Après avoir frappé un policier, le faux conseiller d’Édouard Philippe renvoyé en correctionnelle

Après avoir frappé un policier, le faux conseiller d’Édouard Philippe renvoyé en correctionnelle

Relâché prématurément après avoir prétexté une réunion de travail avec le Premier ministre, un proche d’Édouard Philippe sera finalement jugé au tribunal correctionnel pour avoir frappé un policier dimanche 23 juin 2019, près de Rouen (Seine-Maritime).

Un proche d’Édouard Philippe sera jugé au tribunal correctionnel pour avoir frappé un policier dimanche 23 juin 2019, près de Rouen (Seine-Maritime). (Illustration ©Adobe stock)

Le proche du Premier ministre Édouard Philippe, placé en garde à vue, puis relâché rapidement après avoir frappé un policier à Darnétal (Seine-Maritime) dimanche 23 juin 2019, sera jugé devant le tribunal correctionnel de Rouen.

Une convocation le 18 novembre 2019

En visite chez ses parents dans une résidence de Darnétal, Khalid B. avait eu un violent différend avec un policier appartenant à la Compagnie républicaine de sécurité 31, vivant au même endroit. Il s’était laissé interpellé sans difficulté, mais aurait prétexté une réunion de travail avec le Premier ministre pour être relâché prématurément. Cet « ami » du Premier ministre, comme l’a qualifié son avocate, avait été relâché à 5h30, lundi matin.

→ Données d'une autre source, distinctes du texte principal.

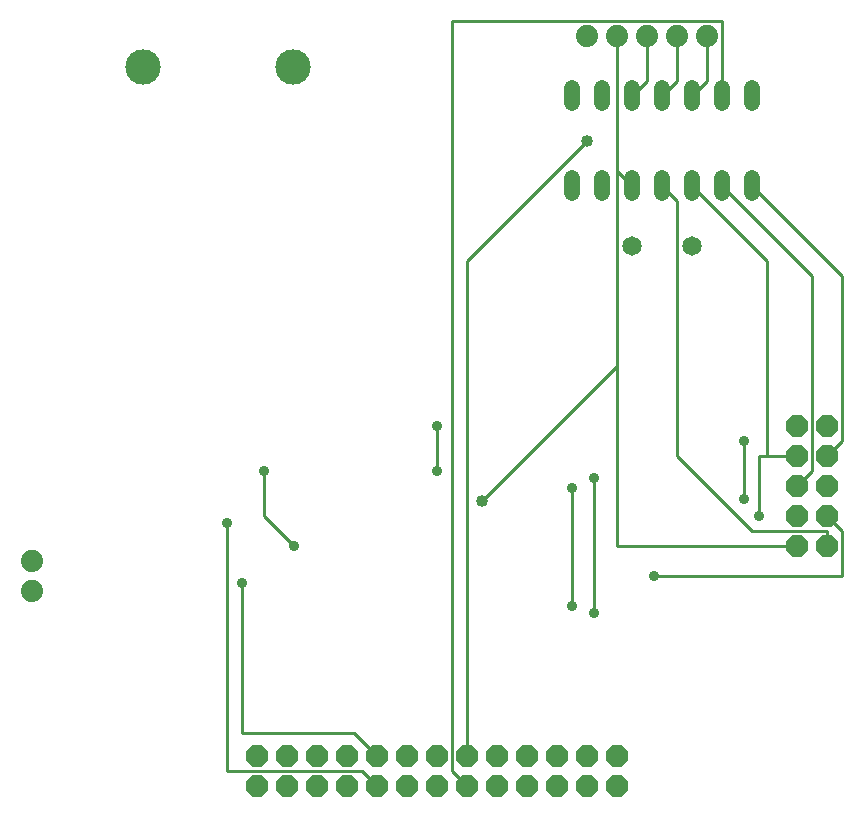
<source format=gbl>
G75*
G70*
%OFA0B0*%
%FSLAX24Y24*%
%IPPOS*%
%LPD*%
%AMOC8*
5,1,8,0,0,1.08239X$1,22.5*
%
%ADD10C,0.0520*%
%ADD11C,0.0650*%
%ADD12C,0.0740*%
%ADD13OC8,0.0740*%
%ADD14C,0.1181*%
%ADD15C,0.0357*%
%ADD16C,0.0100*%
%ADD17C,0.0400*%
D10*
X019100Y020840D02*
X019100Y021360D01*
X020100Y021360D02*
X020100Y020840D01*
X021100Y020840D02*
X021100Y021360D01*
X022100Y021360D02*
X022100Y020840D01*
X023100Y020840D02*
X023100Y021360D01*
X024100Y021360D02*
X024100Y020840D01*
X025100Y020840D02*
X025100Y021360D01*
X025100Y023840D02*
X025100Y024360D01*
X024100Y024360D02*
X024100Y023840D01*
X023100Y023840D02*
X023100Y024360D01*
X022100Y024360D02*
X022100Y023840D01*
X021100Y023840D02*
X021100Y024360D01*
X020100Y024360D02*
X020100Y023840D01*
X019100Y023840D02*
X019100Y024360D01*
D11*
X021100Y019100D03*
X023100Y019100D03*
D12*
X022600Y026100D03*
X021600Y026100D03*
X020600Y026100D03*
X019600Y026100D03*
X023600Y026100D03*
X001100Y008600D03*
X001100Y007600D03*
D13*
X008600Y002100D03*
X008600Y001100D03*
X009600Y001100D03*
X010600Y001100D03*
X010600Y002100D03*
X009600Y002100D03*
X011600Y002100D03*
X012600Y002100D03*
X012600Y001100D03*
X011600Y001100D03*
X013600Y001100D03*
X014600Y001100D03*
X014600Y002100D03*
X013600Y002100D03*
X015600Y002100D03*
X016600Y002100D03*
X016600Y001100D03*
X015600Y001100D03*
X017600Y001100D03*
X018600Y001100D03*
X018600Y002100D03*
X017600Y002100D03*
X019600Y002100D03*
X020600Y002100D03*
X020600Y001100D03*
X019600Y001100D03*
X026600Y009100D03*
X026600Y010100D03*
X026600Y011100D03*
X026600Y012100D03*
X026600Y013100D03*
X027600Y013100D03*
X027600Y012100D03*
X027600Y011100D03*
X027600Y010100D03*
X027600Y009100D03*
D14*
X009824Y025047D03*
X004824Y025047D03*
D15*
X014600Y013100D03*
X014600Y011600D03*
X014600Y011600D03*
X019100Y011002D03*
X019850Y011350D03*
X021850Y008100D03*
X019850Y006850D03*
X019100Y007100D03*
X024850Y010663D03*
X025350Y010100D03*
X024850Y012600D03*
X009850Y009100D03*
X009850Y009100D03*
X008100Y007850D03*
X007600Y009850D03*
X008850Y011600D03*
D16*
X007600Y001600D02*
X012100Y001600D01*
X012600Y001100D01*
X012600Y002100D02*
X011850Y002850D01*
X008100Y002850D01*
X008100Y007850D01*
X009850Y009100D02*
X008850Y010100D01*
X008850Y011600D01*
X007600Y009850D02*
X007600Y001600D01*
X015100Y001600D02*
X015600Y001100D01*
X015100Y001600D02*
X015100Y026600D01*
X024100Y026600D01*
X024100Y024100D01*
X023600Y024600D02*
X023600Y026100D01*
X022600Y026100D02*
X022600Y024600D01*
X022100Y024100D01*
X021600Y024600D02*
X021600Y026100D01*
X020600Y026100D02*
X020600Y021600D01*
X020600Y015100D01*
X020600Y009100D01*
X026600Y009100D01*
X027600Y009100D02*
X027600Y009600D01*
X025100Y009600D01*
X022600Y012100D01*
X022600Y020600D01*
X022100Y021100D01*
X023100Y021100D02*
X025600Y018600D01*
X025600Y012100D01*
X026600Y012100D01*
X027100Y011600D02*
X026600Y011100D01*
X027100Y011600D02*
X027100Y018100D01*
X024100Y021100D01*
X025100Y021100D02*
X028100Y018100D01*
X028100Y012600D01*
X027600Y012100D01*
X025600Y012100D02*
X025350Y012100D01*
X025350Y010100D01*
X024850Y010663D02*
X024850Y012600D01*
X027600Y010100D02*
X028100Y009600D01*
X028100Y008100D01*
X021850Y008100D01*
X019850Y006850D02*
X019850Y011350D01*
X019100Y011002D02*
X019100Y007100D01*
X016100Y010600D02*
X020600Y015100D01*
X015600Y018600D02*
X015600Y002100D01*
X014600Y011600D02*
X014600Y013100D01*
X015600Y018600D02*
X019600Y022600D01*
X020600Y021600D02*
X021100Y021100D01*
X021100Y024100D02*
X021600Y024600D01*
X023100Y024100D02*
X023600Y024600D01*
D17*
X019600Y022600D03*
X016100Y010600D03*
M02*

</source>
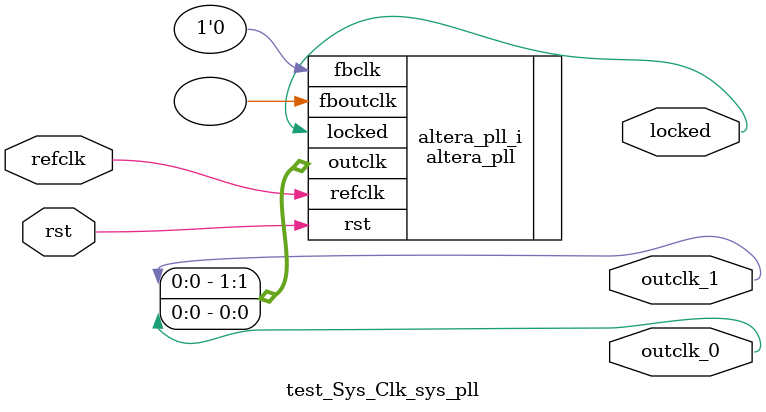
<source format=v>
`timescale 1ns/10ps
module  test_Sys_Clk_sys_pll(

	// interface 'refclk'
	input wire refclk,

	// interface 'reset'
	input wire rst,

	// interface 'outclk0'
	output wire outclk_0,

	// interface 'outclk1'
	output wire outclk_1,

	// interface 'locked'
	output wire locked
);

	altera_pll #(
		.fractional_vco_multiplier("false"),
		.reference_clock_frequency("50.0 MHz"),
		.operation_mode("direct"),
		.number_of_clocks(2),
		.output_clock_frequency0("50.000000 MHz"),
		.phase_shift0("0 ps"),
		.duty_cycle0(50),
		.output_clock_frequency1("50.000000 MHz"),
		.phase_shift1("-3000 ps"),
		.duty_cycle1(50),
		.output_clock_frequency2("0 MHz"),
		.phase_shift2("0 ps"),
		.duty_cycle2(50),
		.output_clock_frequency3("0 MHz"),
		.phase_shift3("0 ps"),
		.duty_cycle3(50),
		.output_clock_frequency4("0 MHz"),
		.phase_shift4("0 ps"),
		.duty_cycle4(50),
		.output_clock_frequency5("0 MHz"),
		.phase_shift5("0 ps"),
		.duty_cycle5(50),
		.output_clock_frequency6("0 MHz"),
		.phase_shift6("0 ps"),
		.duty_cycle6(50),
		.output_clock_frequency7("0 MHz"),
		.phase_shift7("0 ps"),
		.duty_cycle7(50),
		.output_clock_frequency8("0 MHz"),
		.phase_shift8("0 ps"),
		.duty_cycle8(50),
		.output_clock_frequency9("0 MHz"),
		.phase_shift9("0 ps"),
		.duty_cycle9(50),
		.output_clock_frequency10("0 MHz"),
		.phase_shift10("0 ps"),
		.duty_cycle10(50),
		.output_clock_frequency11("0 MHz"),
		.phase_shift11("0 ps"),
		.duty_cycle11(50),
		.output_clock_frequency12("0 MHz"),
		.phase_shift12("0 ps"),
		.duty_cycle12(50),
		.output_clock_frequency13("0 MHz"),
		.phase_shift13("0 ps"),
		.duty_cycle13(50),
		.output_clock_frequency14("0 MHz"),
		.phase_shift14("0 ps"),
		.duty_cycle14(50),
		.output_clock_frequency15("0 MHz"),
		.phase_shift15("0 ps"),
		.duty_cycle15(50),
		.output_clock_frequency16("0 MHz"),
		.phase_shift16("0 ps"),
		.duty_cycle16(50),
		.output_clock_frequency17("0 MHz"),
		.phase_shift17("0 ps"),
		.duty_cycle17(50),
		.pll_type("General"),
		.pll_subtype("General")
	) altera_pll_i (
		.rst	(rst),
		.outclk	({outclk_1, outclk_0}),
		.locked	(locked),
		.fboutclk	( ),
		.fbclk	(1'b0),
		.refclk	(refclk)
	);
endmodule


</source>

Plusieurs actes d’enquête, notamment les auditions de témoins, ont été confiés à la police judiciaire de Rouen. Ils ont conduit à un nouveau placement en garde à vue de ce Havrais, comme l’a précisé le procureur de la République Pascal Prache :

Ces investigations portaient, entre autres, sur la question de la connaissance qu’avait le mis en cause de la qualité de policier de la victime. Au vu des éléments recueillis, le mis en cause était replacé en garde à vue le 25 juin, cette garde à vue étant ensuite prolongée.

Une fois l’enquête terminée, il a été présenté au parquet le 26 juin et fait désormais l’objet d’une convocation devant le tribunal correctionnel pour le 18 novembre 2019. Il devra répondre des chefs de « violences ayant entraîné une incapacité de travail inférieure à huit jours [cinq jours, ndlr] sur une personne dépositaire de l’autorité publique », « outrages à personne dépositaire de l’autorité publique », « dégradations graves », « usurpation de qualité ».